TEXT EXCERPT -
--- Begin ---

SAL Update 15 April: “Pandora’s Box”

As predicted, I’ve slowed down on my blackwork sampler “Pandora’s Box,” a free design by Elizabeth Almond. I’ve got the first block done and I’ve almost got the border completed in preparation for the second block.


Comparing my progress with last month’s update, I’d say I’ve kept my steam up well enough for this. I must admit that stitching on the border is extremely boring. The up side is that it’s quite possible to enjoy cocktails, wine, beer, or all three while doing it. As a matter of fact, drinking while stitching up the border is far better than not combining this activity with alcohol.

I made some detailed photos of the new adornments added to the sampler, which are two little flowery blackwork squares. The detail on the left is just to help orient where everything is in relation to other designs on the sampler.


This is a SAL, which means I’m not stitching away all by my lonesome. Why not check out the marvelous projects the other SAL participants are working on?



SAL: Pandora’s Box

I’ve joined a Stitch-A-Long which is all about needlework and sharing progress on a project once a month. I’ve chosen to do a counted embroidery sampler called “Pandora’s Box,” a freebie offered by Elizabeth Almond on her web site Blackwork Journey. This is my progress so far, along with close-ups of the little squares:

I must admit, I’m a sampler fiend, no matter what craft we’re talking about. I love crocheting stitch samplers into afghans or knitting bands and bands of motifs. It’s just pure joy to get working on a stitch pattern for a while and then move on to try something new, and another new thing, and another, and another…

“Pandora’s Box” allows for a lot of freedom with color choices, which makes me think I might make more than one, because I could swap in different patterns or chart my own. Yes, the designer indicates which shades to use, but these are just suggestions.

--- End ---

[Stored records]
--- Begin ---

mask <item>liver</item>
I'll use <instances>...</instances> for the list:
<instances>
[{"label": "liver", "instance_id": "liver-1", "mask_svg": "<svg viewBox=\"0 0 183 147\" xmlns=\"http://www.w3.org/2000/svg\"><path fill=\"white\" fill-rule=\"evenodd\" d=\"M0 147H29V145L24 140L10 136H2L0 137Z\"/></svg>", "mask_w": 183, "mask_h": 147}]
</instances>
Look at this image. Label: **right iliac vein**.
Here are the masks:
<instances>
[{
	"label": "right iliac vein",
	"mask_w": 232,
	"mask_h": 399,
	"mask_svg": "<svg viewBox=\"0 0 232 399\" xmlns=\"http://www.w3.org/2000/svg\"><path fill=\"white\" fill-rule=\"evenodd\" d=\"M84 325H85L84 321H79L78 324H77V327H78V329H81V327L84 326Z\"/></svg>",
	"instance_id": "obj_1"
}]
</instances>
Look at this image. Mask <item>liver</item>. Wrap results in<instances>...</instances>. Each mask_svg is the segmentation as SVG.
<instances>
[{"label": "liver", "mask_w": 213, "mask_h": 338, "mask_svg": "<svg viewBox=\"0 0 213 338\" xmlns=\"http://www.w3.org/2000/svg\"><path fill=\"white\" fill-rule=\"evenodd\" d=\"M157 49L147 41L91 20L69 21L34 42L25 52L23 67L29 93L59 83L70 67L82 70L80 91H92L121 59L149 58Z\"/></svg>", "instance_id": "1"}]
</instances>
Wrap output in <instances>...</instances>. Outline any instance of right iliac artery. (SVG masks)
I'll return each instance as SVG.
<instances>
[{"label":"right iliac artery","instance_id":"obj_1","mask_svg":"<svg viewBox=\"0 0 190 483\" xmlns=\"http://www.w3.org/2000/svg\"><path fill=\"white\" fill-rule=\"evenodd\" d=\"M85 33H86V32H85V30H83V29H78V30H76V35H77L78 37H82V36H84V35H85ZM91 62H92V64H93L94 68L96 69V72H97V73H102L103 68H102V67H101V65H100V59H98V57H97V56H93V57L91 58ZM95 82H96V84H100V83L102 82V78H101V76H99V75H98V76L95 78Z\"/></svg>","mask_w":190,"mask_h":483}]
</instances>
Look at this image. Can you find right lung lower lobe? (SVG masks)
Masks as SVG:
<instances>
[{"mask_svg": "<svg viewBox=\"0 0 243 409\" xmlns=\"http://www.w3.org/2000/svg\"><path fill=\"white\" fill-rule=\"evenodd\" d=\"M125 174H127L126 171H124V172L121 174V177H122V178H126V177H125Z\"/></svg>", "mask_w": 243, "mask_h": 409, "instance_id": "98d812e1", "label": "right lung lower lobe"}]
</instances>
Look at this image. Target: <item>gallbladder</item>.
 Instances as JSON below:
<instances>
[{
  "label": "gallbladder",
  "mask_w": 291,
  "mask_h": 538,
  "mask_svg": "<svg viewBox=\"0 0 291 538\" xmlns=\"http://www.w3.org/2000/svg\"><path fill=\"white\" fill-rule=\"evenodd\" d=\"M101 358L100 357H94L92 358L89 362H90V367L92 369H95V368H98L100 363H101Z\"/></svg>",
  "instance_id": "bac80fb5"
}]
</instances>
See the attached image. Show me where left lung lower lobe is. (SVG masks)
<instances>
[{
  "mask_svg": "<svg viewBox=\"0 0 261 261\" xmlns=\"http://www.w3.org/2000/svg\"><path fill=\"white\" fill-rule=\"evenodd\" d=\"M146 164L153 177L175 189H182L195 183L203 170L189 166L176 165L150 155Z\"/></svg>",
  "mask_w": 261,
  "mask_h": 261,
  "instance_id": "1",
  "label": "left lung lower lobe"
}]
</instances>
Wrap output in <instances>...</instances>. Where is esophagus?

--- End ---

WRITTEN TASKS -
**A.** Can you give the rows from the one containing "Look at this image. Target: <item>gallbladder</item>." through the end of the rows as a numbered list, leaving out blank lines?
**B.** Could you take the blog post about the "Pandora's Box" blackwork sampler further, picking up where it stops?

ANSWERS BELOW -
**A.**
1. Look at this image. Target: <item>gallbladder</item>.
2.  Instances as JSON below:
3. <instances>
4. [{
5.   "label": "gallbladder",
6.   "mask_w": 291,
7.   "mask_h": 538,
8.   "mask_svg": "<svg viewBox=\"0 0 291 538\" xmlns=\"http://www.w3.org/2000/svg\"><path fill=\"white\" fill-rule=\"evenodd\" d=\"M101 358L100 357H94L92 358L89 362H90V367L92 369H95V368H98L100 363H101Z\"/></svg>",
9.   "instance_id": "bac80fb5"
10. }]
11. </instances>
12. See the attached image. Show me where left lung lower lobe is. (SVG masks)
13. <instances>
14. [{
15.   "mask_svg": "<svg viewBox=\"0 0 261 261\" xmlns=\"http://www.w3.org/2000/svg\"><path fill=\"white\" fill-rule=\"evenodd\" d=\"M146 164L153 177L175 189H182L195 183L203 170L189 166L176 165L150 155Z\"/></svg>",
16.   "mask_w": 261,
17.   "mask_h": 261,
18.   "instance_id": "1",
19.   "label": "left lung lower lobe"
20. }]
21. </instances>
22. Wrap output in <instances>...</instances>. Where is esophagus?

**B.**
Above all, I just love the Assisi patterns on the sampler. Some are abstract, others are of flowers or animals. In case you were wondering, an Assisi pattern forms a design from the squares on the fabric that don’t have stitches. This means that you have to cross stitch a lot, but when you back stitch around the blank squares it’s just a beautiful thing that reminds me of mosaic tiles.

The pattern has different directions for even weave and Aida cloth. This is mainly because on even weave the “four-sided stitch” borders are actually drawn thread stitches.  On Aida cloth, these same stitches create squares instead of holes. I chose to use Aida cloth and decided not to follow the directions for the border. Instead, I went for a blackwork style which looks very similar to what the pattern calls for, with little squares bordering each motif.

One of the surprising things, for me, is how strikingly beautiful DMC 53 stitches up. DMC 53 is a multi-shade color, which varies from a coal-black to a light gray. The color stripes on the thread are quite long and, in the Assisi pattern (2nd square, row 2), it’s so cool to see the picture jump out of a multi-shaded background.

I’ve started off pretty strong on this project, but I’ll slow down, for sure. I was hoping maybe I could do one little block a week or something. So far, I’ve done six in four days. I didn’t want to focus all my attention on this, but it’s like opening a pack of Oreos or a box of Cheez-its, just less fattening, I suppose.

If you enjoyed checking this out, why not have a look at what other bloggers are doing for the SAL?  Links to their blogs are here:


WIP Wednesday, more of the same

I’ve got more of the same things on this WIP Wednesday, but the things are more finished.

First of all, I’ve been very slowly doing the backstitching and bead work on my “Dragon of the Mountains.” It’s very slow because it’s a lot of backstitching. You can see that the little details make all the difference, though. I don’t mind backstitching so I’m enjoying it. I also don’t mind putting on the beads because THEY’RE BEADS. How could I dislike that?

I’ve got the foot on my second sock almost done, which means it’s almost time to turn the heel.


WIPs: Biscornu conveyor belt and socks

I’m stitching away at my biscornu conveyor belt this week. At the top we have the “Winter Biscornu” and at the bottom the “Spring Biscornu,” two Barbara Ana designs.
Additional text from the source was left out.